#### Exercise description
A complete and exact copy of the data below is required.

(Collected data)
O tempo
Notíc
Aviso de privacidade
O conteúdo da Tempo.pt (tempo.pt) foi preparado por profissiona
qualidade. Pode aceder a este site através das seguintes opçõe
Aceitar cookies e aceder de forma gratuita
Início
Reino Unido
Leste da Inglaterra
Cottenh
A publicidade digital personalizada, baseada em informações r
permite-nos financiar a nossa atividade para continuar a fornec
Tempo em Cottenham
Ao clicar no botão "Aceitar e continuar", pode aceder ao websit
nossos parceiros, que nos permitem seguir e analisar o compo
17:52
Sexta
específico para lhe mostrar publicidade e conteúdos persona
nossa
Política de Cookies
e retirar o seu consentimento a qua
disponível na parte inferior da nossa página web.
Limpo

#### Response area
O tempo
Notíc
Aviso de privacidade
O conteúdo da Tempo.pt (tempo.pt) foi preparado por profissiona
qualidade. Pode aceder a este site através das seguintes opçõe
Aceitar cookies e aceder de forma gratuita
Início
Reino Unido
Leste da Inglaterra
Cottenh
A publicidade digital personalizada, baseada em informações r
permite-nos financiar a nossa atividade para continuar a fornec
Tempo em Cottenham
Ao clicar no botão "Aceitar e continuar", pode aceder ao websit
nossos parceiros, que nos permitem seguir e analisar o compo
17:52
Sexta
específico para lhe mostrar publicidade e conteúdos persona
nossa
Política de Cookies
e retirar o seu consentimento a qua
disponível na parte inferior da nossa página web.
Limpo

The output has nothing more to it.